Over time, instrument makers shifted to using whole animal hides because they offered more volume and durability than a single bladder. But the bladder was the original solution to the same engineering problem: how to store enough air to keep a reed vibrating continuously.
Why Animal Bladders Work for Instruments
Animal bladders have a few properties that make them naturally useful for instrument building. They’re lightweight, airtight when properly prepared, and flexible enough to inflate and deflate repeatedly without tearing. A bladder wall is thin enough to respond to changes in air pressure quickly, which helps maintain a steady airflow over a reed or a consistent resonance for a vibrating string.

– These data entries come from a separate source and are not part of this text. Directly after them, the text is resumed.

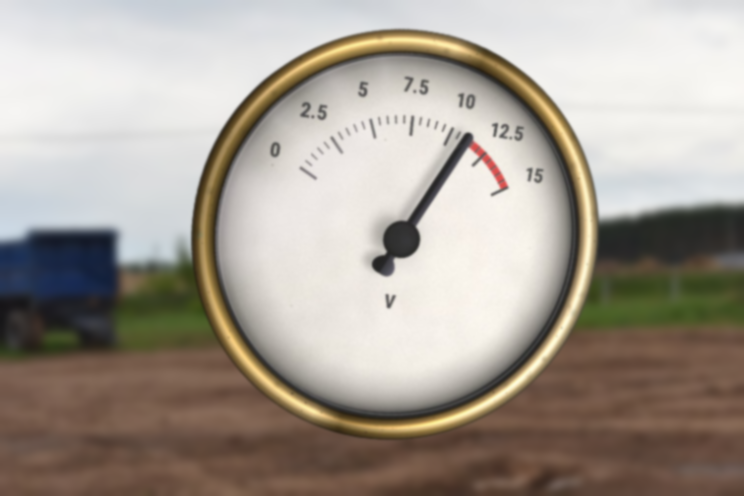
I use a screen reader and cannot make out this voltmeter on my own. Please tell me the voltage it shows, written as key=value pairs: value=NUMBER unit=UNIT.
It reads value=11 unit=V
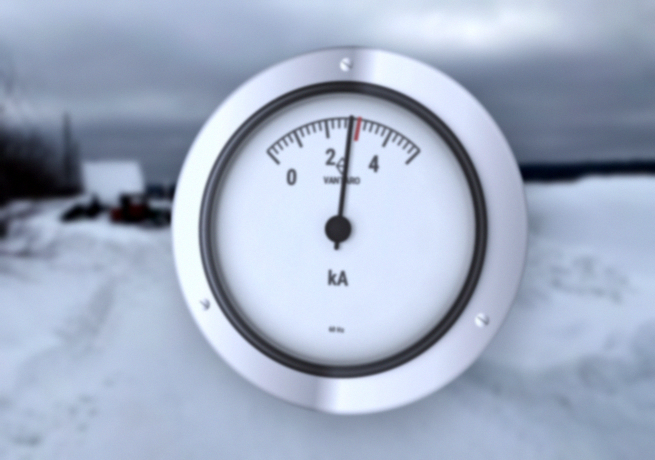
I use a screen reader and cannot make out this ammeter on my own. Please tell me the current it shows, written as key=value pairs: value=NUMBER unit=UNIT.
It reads value=2.8 unit=kA
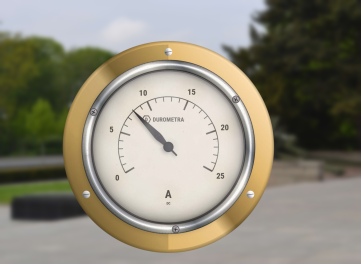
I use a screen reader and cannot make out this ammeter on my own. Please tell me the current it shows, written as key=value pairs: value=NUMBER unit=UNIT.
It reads value=8 unit=A
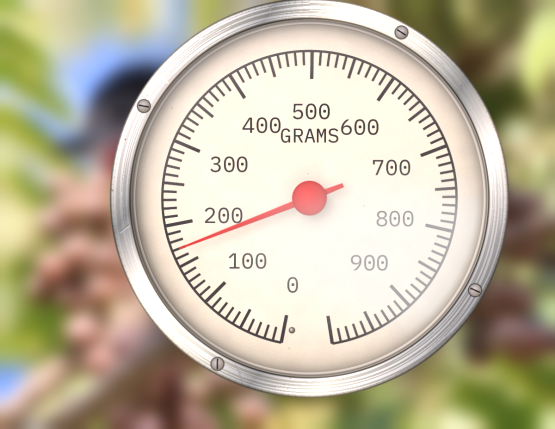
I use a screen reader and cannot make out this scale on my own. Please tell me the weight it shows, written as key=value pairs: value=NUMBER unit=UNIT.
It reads value=170 unit=g
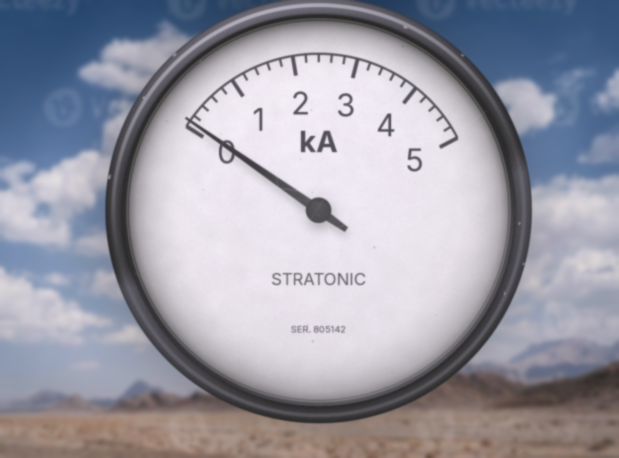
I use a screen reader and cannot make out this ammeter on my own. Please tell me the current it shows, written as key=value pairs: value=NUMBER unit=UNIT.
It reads value=0.1 unit=kA
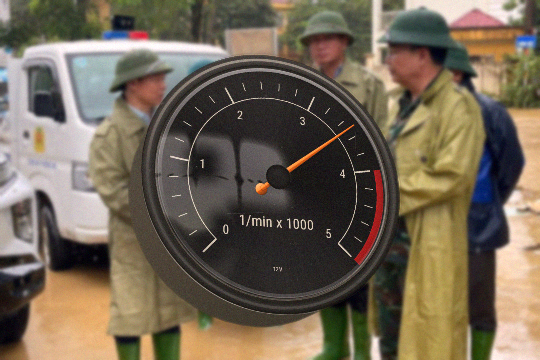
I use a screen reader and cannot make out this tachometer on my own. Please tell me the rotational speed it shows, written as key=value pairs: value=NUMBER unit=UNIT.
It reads value=3500 unit=rpm
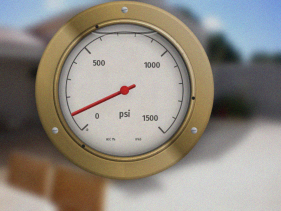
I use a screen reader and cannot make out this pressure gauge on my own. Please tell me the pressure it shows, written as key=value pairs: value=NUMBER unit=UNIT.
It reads value=100 unit=psi
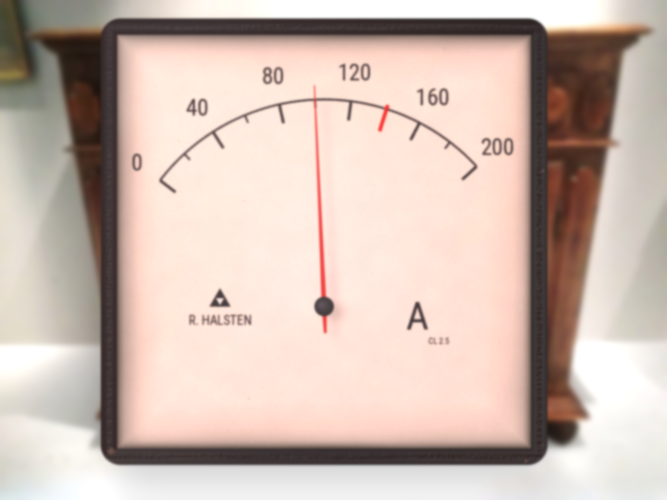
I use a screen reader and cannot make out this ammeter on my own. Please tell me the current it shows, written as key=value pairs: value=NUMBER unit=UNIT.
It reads value=100 unit=A
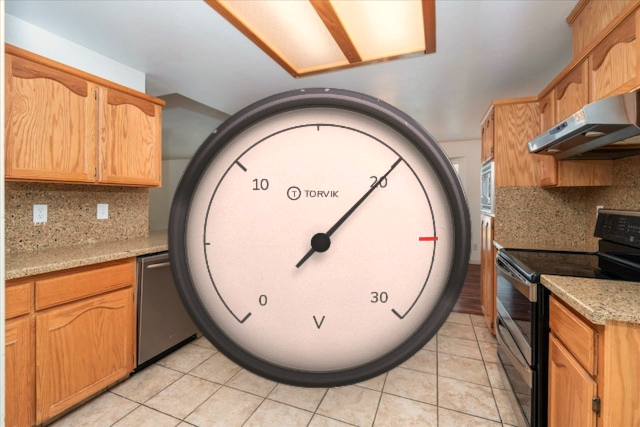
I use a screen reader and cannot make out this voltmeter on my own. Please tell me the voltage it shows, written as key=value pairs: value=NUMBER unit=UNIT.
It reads value=20 unit=V
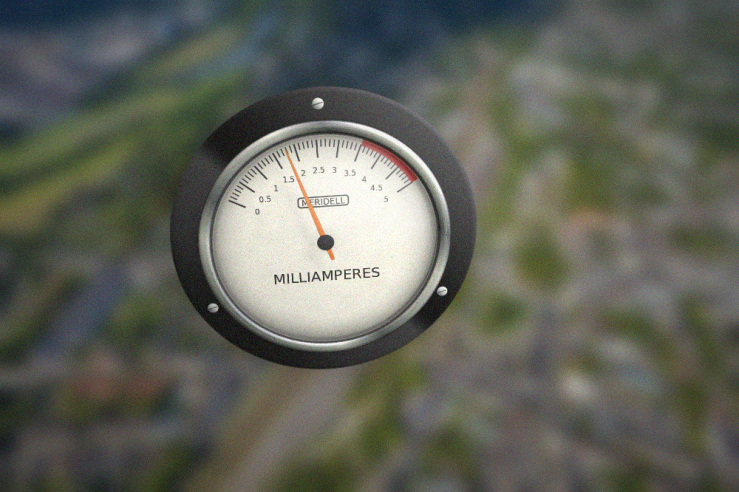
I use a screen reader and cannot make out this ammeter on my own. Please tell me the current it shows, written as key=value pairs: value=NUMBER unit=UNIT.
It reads value=1.8 unit=mA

Bladders from pigs, cows, and sheep were the most commonly used, since these animals were already being slaughtered for food and their organs were readily available. Preparing a bladder for musical use involved cleaning it thoroughly, inflating it to stretch the walls, and then drying it so it held its shape. The result was a natural, elastic membrane that could be tied securely onto a wooden pipe or stick.
Today, some instrument makers building historical reproductions still use animal bladders for authenticity, though synthetic materials like rubber and silicone can serve the same function. For museum-quality replicas and historically informed performance groups, real bladders remain the preferred choice because they produce the tension and airflow characteristics that define the original sound of these instruments.